Tuesday, October 9, 2012

German aid transparency - 2012 edition

Last year I called the attention about the unsurprisingly low ranking of German organizations in charge of foreign assistance programs in the ranking of the Aid Transparency Index developed by Publish What You Fund (PWYF). Well, this year the output looks ugly again, but there are sharp differences between organizations.

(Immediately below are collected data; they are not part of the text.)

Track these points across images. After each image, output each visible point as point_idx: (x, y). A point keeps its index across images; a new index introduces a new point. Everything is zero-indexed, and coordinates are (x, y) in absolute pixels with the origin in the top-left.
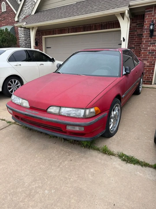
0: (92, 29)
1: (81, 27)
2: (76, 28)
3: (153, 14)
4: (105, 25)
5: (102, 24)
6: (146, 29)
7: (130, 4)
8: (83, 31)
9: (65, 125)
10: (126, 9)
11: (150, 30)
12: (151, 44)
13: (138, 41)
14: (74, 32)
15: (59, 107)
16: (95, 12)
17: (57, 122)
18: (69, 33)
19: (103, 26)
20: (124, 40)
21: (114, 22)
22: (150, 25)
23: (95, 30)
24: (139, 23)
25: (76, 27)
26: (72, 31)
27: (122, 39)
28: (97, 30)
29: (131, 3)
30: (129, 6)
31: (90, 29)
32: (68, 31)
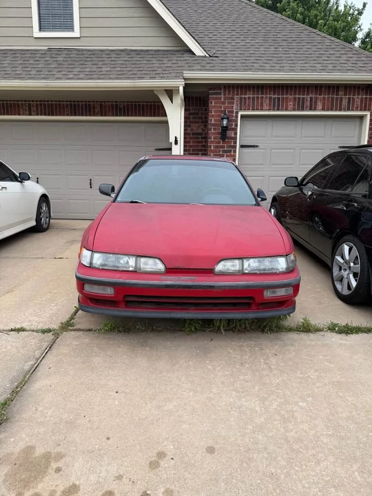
0: (94, 112)
1: (63, 105)
2: (52, 105)
3: (222, 100)
4: (124, 107)
5: (117, 105)
6: (213, 125)
7: (184, 75)
8: (71, 115)
9: (260, 290)
10: (180, 85)
11: (223, 127)
12: (224, 151)
13: (195, 146)
14: (45, 115)
15: (239, 259)
16: (110, 79)
17: (249, 286)
18: (30, 114)
19: (120, 109)
20: (176, 142)
21: (145, 104)
22: (223, 119)
23: (102, 115)
24: (194, 111)
25: (50, 103)
26: (41, 110)
27: (172, 140)
28: (105, 115)
29: (188, 74)
30: (185, 79)
31: (90, 112)
32: (27, 108)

In last years's edition, KfW was 21st among 58 donors, with 38% score.... not too bad. But in the new release (with improved measures for the score, which make comparison across years a little tricky) KfW ranks 50th over 72 donors, with 26% score!
KfW performed poorly, ranking 50th overall and 6th of seven development finance institutions. KfW also performed significantly worse than GIZ, due to the fact that no activity level information is published systematically; nor is there a public database where such information can be accessed. KfW performs relatively well on the organisation and country level, and is the highest ranking donor that scores 0% at the activity level. KfW does publish project level information for a small number of projects.
Better news for GIZ. Still in the 39th place, but now with more organizations in the ranking, improved from 25% score to 40%:
GIZ performed moderately, ranking 39th and scoring just over the overall average score. It scores below average at both the country and activity levels, though it performs well at the organisation level, where it ranks 19th overall. GIZ’s increased score is almost entirely due to its performance on newly added indicators; it performed very consistently with the 2011 score when controlling for methodological changes, suggesting limited new activity. Most information can be found in a database that publishes basic information for all projects in both English and German, but no financial data is provided — not even the overall financial cost for individual activities. It is also difficult to find and interpret aggregate data.
The lack of transparency is married to the problem of almost nonexistence rigorous impact evaluation of the projects carried out by these institutions, where millions in tax payers money (me included!) are spent without the possibility of surveillance from civil society.

A big challenge ahead for KfW, GIZ, the Ministry for Economic Cooperation and Development (BMZ) and the brand new German Institute for Development Evaluation (that needs to work in its web page before anything).


German aid transparency 

1 comment:

  1. Dear Dany, I just want to draw your attention to the transparency portal of KfW - online since May 2013. http://transparenz.kfw-entwicklungsbank.de/en/
    This wont solve all the issues but is a good start and shall be further improved in the next month.